Angeboten werden auch der Rüstungshersteller Hellenic Defense Systems (EAS) zu 99,8 Prozent und die Hellenic Postbank zu 34 Prozent. Anteile der Gasversorger DEPA (zu 55 Prozent) und DESFA (zu 31 Prozent) sind ebenfalls zu haben. Die griechische Gesellschaft für Pferderennen wird zu 100 Prozent feilgeboten, obendrein 42 Prozent des Casinos auf dem Berg Parnis, das einen Blick auf Athen bietet.

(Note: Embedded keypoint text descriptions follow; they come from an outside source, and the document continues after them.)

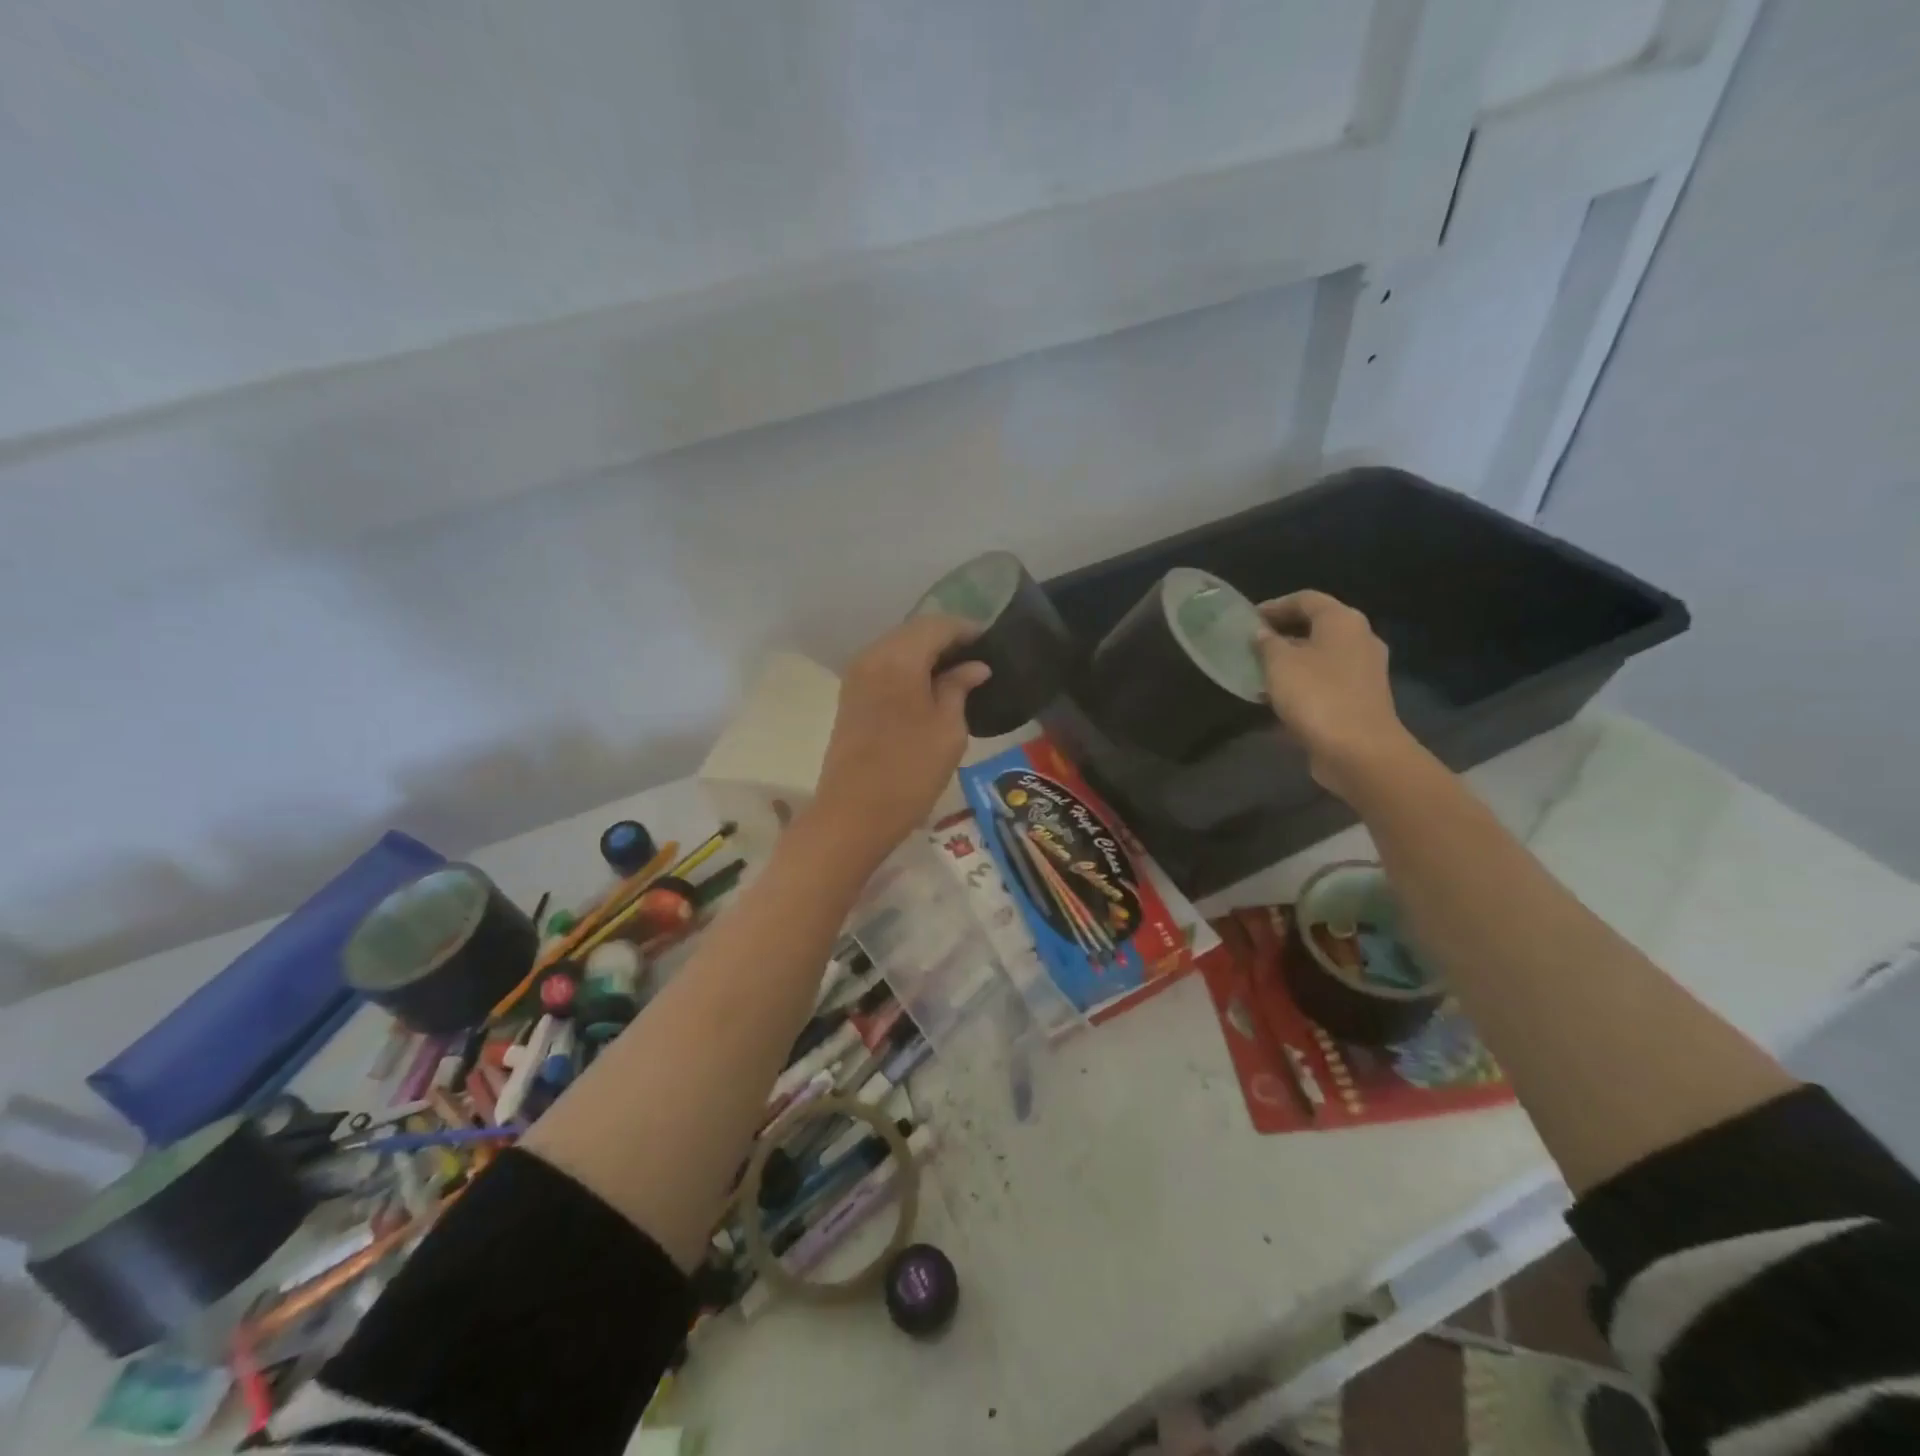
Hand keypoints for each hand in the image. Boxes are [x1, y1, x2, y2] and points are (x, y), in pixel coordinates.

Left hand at [809, 615, 991, 862]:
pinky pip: (884, 668)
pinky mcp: (850, 698)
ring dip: (926, 655)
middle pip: (914, 632)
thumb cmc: (909, 772)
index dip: (967, 630)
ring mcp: (856, 677)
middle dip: (946, 640)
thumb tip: (974, 666)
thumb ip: (959, 688)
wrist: (852, 815)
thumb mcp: (948, 730)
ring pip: (897, 649)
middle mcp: (872, 657)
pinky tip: (929, 690)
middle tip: (978, 660)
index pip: (937, 625)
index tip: (992, 643)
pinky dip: (908, 670)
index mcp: (898, 658)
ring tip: (958, 676)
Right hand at [1254, 590, 1414, 799]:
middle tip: (1250, 646)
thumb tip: (1261, 634)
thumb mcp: (1279, 663)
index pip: (1306, 599)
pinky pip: (1326, 682)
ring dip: (1291, 662)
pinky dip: (1302, 684)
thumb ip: (1266, 643)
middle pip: (1316, 627)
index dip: (1275, 605)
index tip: (1248, 619)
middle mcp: (1359, 640)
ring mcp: (1363, 671)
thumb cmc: (1316, 696)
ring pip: (1320, 656)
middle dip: (1282, 634)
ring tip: (1259, 673)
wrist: (1359, 751)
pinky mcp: (1360, 700)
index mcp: (1342, 621)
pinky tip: (1277, 699)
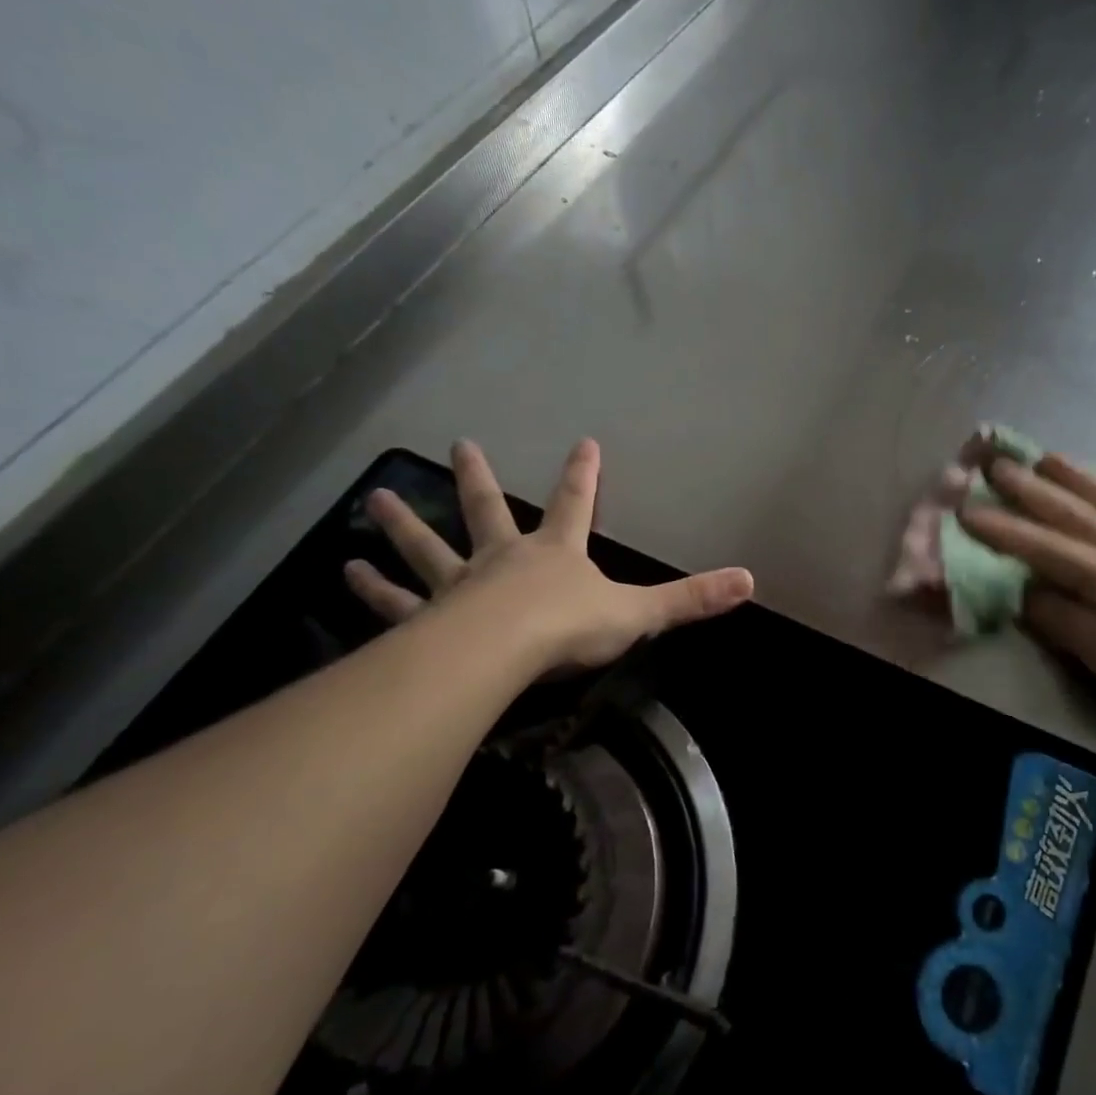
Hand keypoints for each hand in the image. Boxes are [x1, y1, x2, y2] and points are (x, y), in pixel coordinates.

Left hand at [344, 438, 753, 674]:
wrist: (502, 653)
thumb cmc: (570, 628)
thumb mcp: (639, 613)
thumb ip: (691, 599)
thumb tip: (750, 581)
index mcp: (556, 554)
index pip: (576, 503)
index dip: (583, 473)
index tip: (583, 440)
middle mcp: (503, 559)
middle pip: (486, 510)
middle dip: (476, 478)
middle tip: (458, 444)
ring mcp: (459, 586)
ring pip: (428, 550)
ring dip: (403, 527)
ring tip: (372, 503)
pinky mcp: (426, 621)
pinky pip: (396, 603)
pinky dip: (373, 592)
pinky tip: (345, 575)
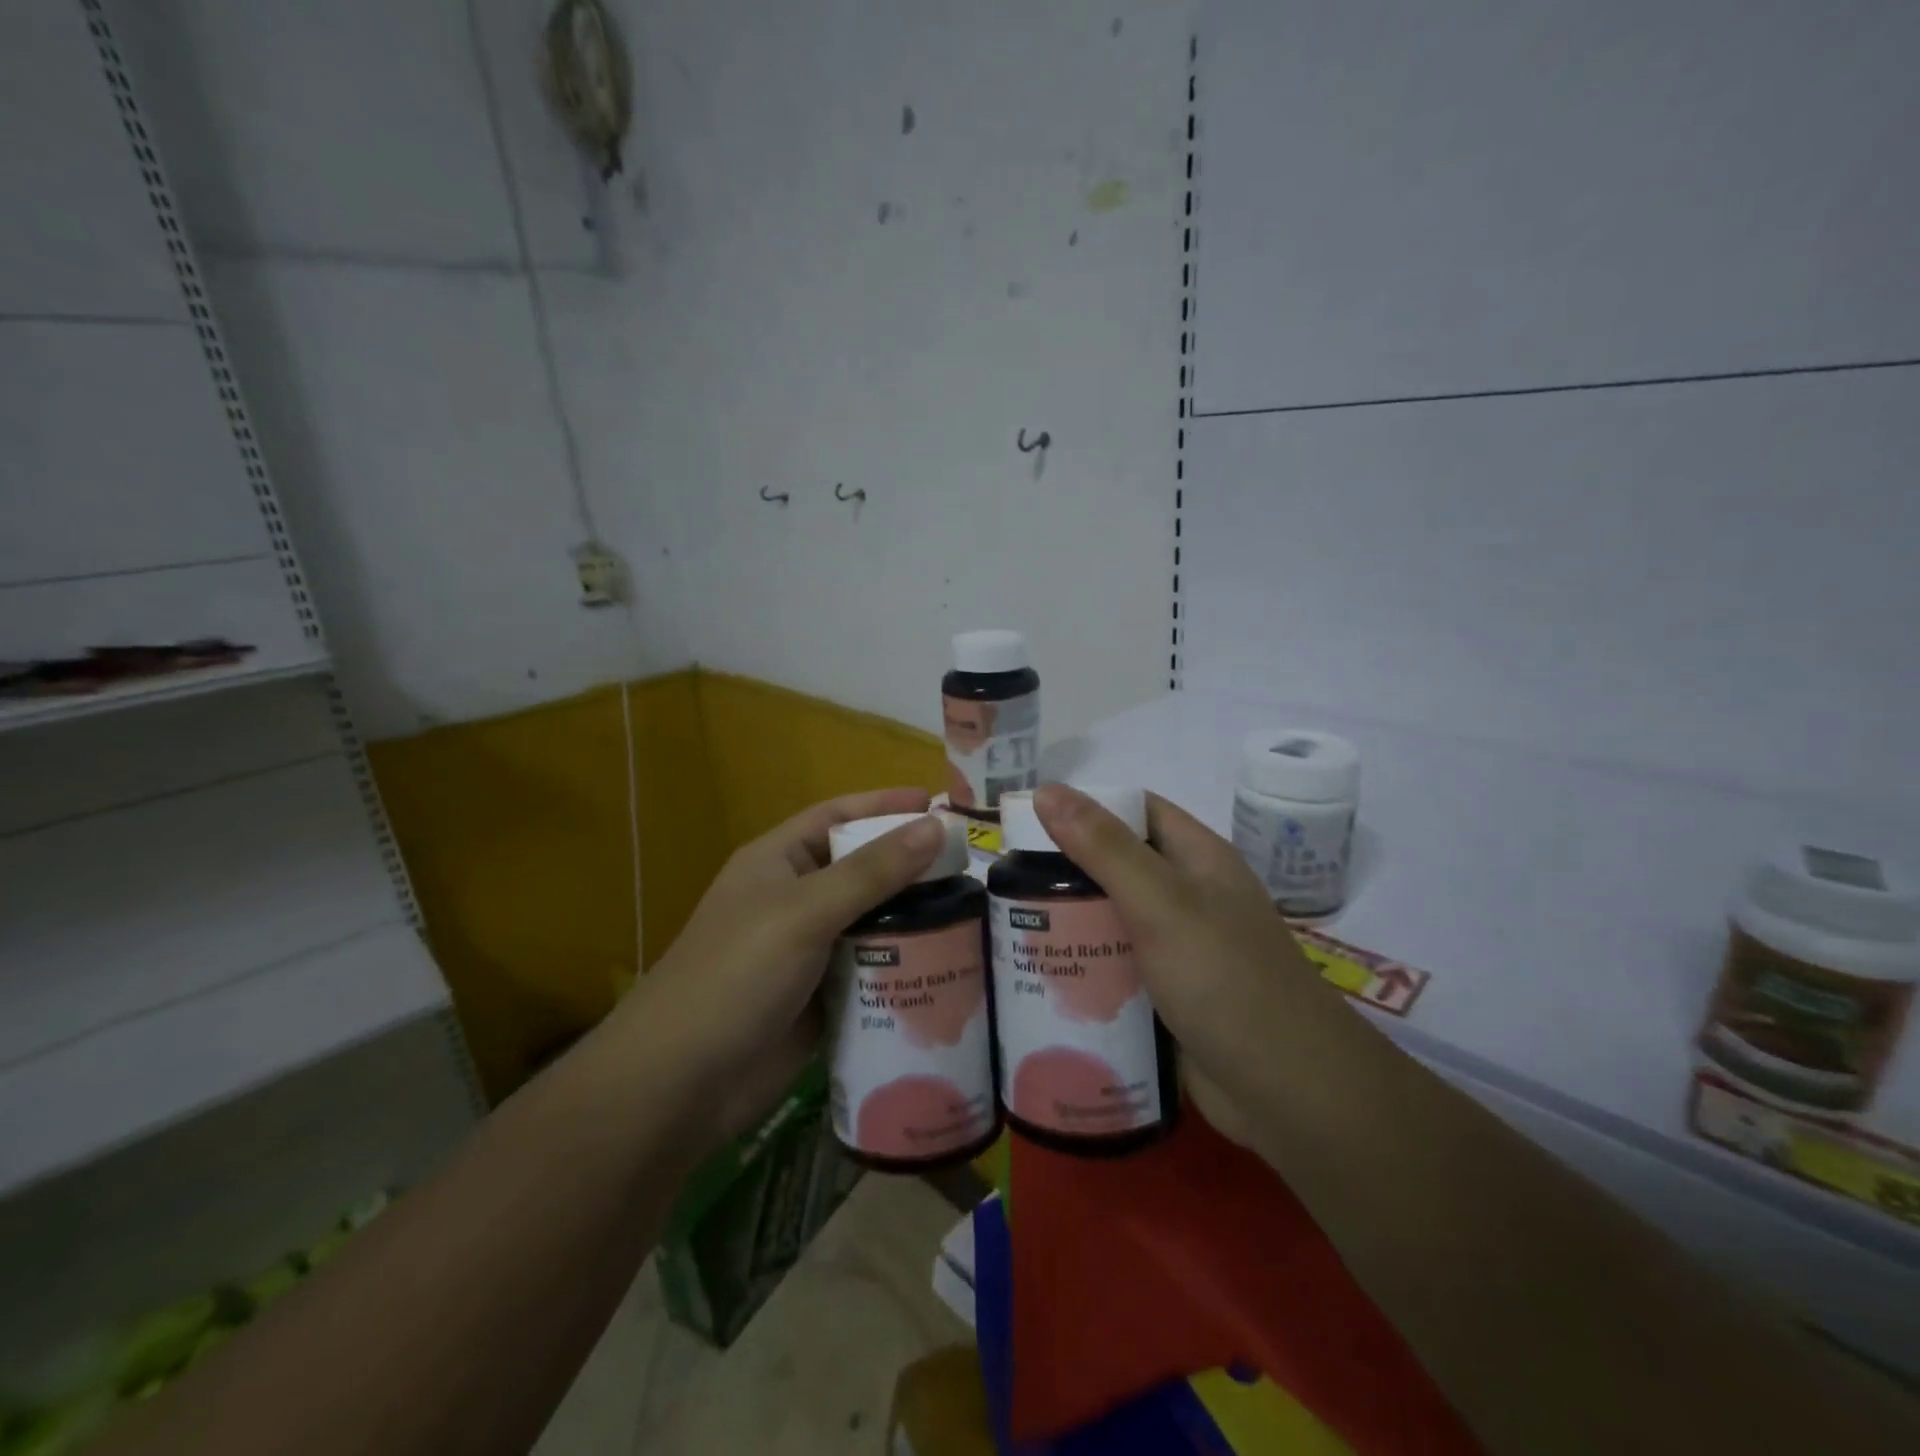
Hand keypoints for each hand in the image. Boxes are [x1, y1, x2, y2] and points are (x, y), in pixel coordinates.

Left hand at [615, 788, 946, 1144]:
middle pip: (862, 870)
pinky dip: (905, 965)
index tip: (937, 804)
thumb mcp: (805, 911)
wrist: (681, 1084)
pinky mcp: (822, 998)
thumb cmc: (736, 976)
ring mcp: (808, 951)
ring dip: (915, 918)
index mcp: (778, 862)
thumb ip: (872, 870)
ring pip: (872, 921)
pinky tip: (950, 965)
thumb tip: (935, 825)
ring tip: (975, 913)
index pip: (837, 816)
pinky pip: (872, 969)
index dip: (884, 805)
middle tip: (972, 865)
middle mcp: (794, 899)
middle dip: (911, 865)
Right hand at [1032, 784, 1360, 1146]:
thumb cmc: (1225, 978)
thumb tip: (1047, 790)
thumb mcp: (1161, 901)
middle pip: (1118, 867)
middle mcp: (1189, 896)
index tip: (1028, 821)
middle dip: (1066, 871)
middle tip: (1006, 883)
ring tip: (1010, 928)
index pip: (1135, 810)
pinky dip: (1085, 967)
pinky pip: (1117, 968)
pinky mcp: (1168, 995)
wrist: (1287, 1090)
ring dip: (1070, 923)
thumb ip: (1103, 847)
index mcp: (1197, 859)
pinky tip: (1044, 976)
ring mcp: (1180, 948)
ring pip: (1112, 920)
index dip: (1085, 807)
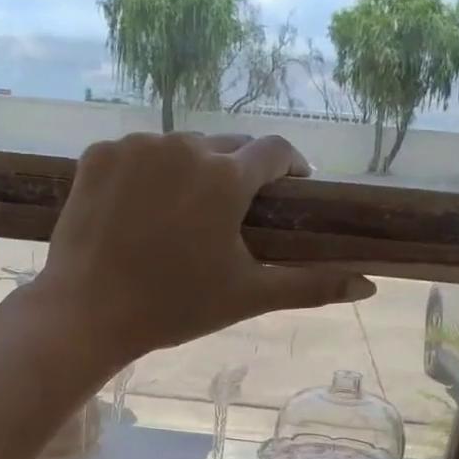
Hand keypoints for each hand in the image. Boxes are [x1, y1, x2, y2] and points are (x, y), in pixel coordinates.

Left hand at [33, 133, 374, 366]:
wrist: (87, 313)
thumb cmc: (175, 307)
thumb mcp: (248, 296)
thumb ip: (311, 286)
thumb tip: (370, 287)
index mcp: (225, 177)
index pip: (274, 150)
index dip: (289, 166)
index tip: (291, 185)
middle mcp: (183, 146)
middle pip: (226, 146)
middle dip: (237, 172)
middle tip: (232, 213)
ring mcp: (135, 147)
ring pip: (179, 148)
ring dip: (190, 171)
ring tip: (183, 214)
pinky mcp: (98, 155)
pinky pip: (137, 154)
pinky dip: (147, 173)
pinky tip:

Der Eisenbahnbetreiber TRAINOSE soll zu 100 Prozent weggehen. Auch plant die Regierung, vier Airbusse zu verkaufen. Ein erstes Immobilien-Paket soll noch bis zum Dezember abgestossen werden.

Verkauf der Autobahn

Im kommenden Jahr geht es ähnlich weiter: Mindestens 40 Prozent der Post werden angeboten, ein weiteres Paket aus Häfen, und die Athener Wasserbetriebe sind dran. Auch die griechische Agrarbank und die staatliche Ölgesellschaft sowie regionale Flughäfen und griechische Autobahnen sind fällig. Selbst ein erstes Paket griechischer Goldminen wird verkauft. 2013 stehen Offshore-Gasspeicher, weitere regionale Flughäfen und Häfen, Immobilien und erneut Anteile der Athener Wasserbetriebe an.

Für 2014 und 2015 stehen Immobilien, Grundstücke und Autobahnen auf dem Programm. Einzelne Inseln, wie sie der FDP-Politiker Frank Schäffler und der CDU-Politiker Josef Schlarmann im vergangenen Jahr verlangten, sind bisher allerdings von der Regierung nicht zum Verkauf vorgesehen. Die Akropolis auch nicht.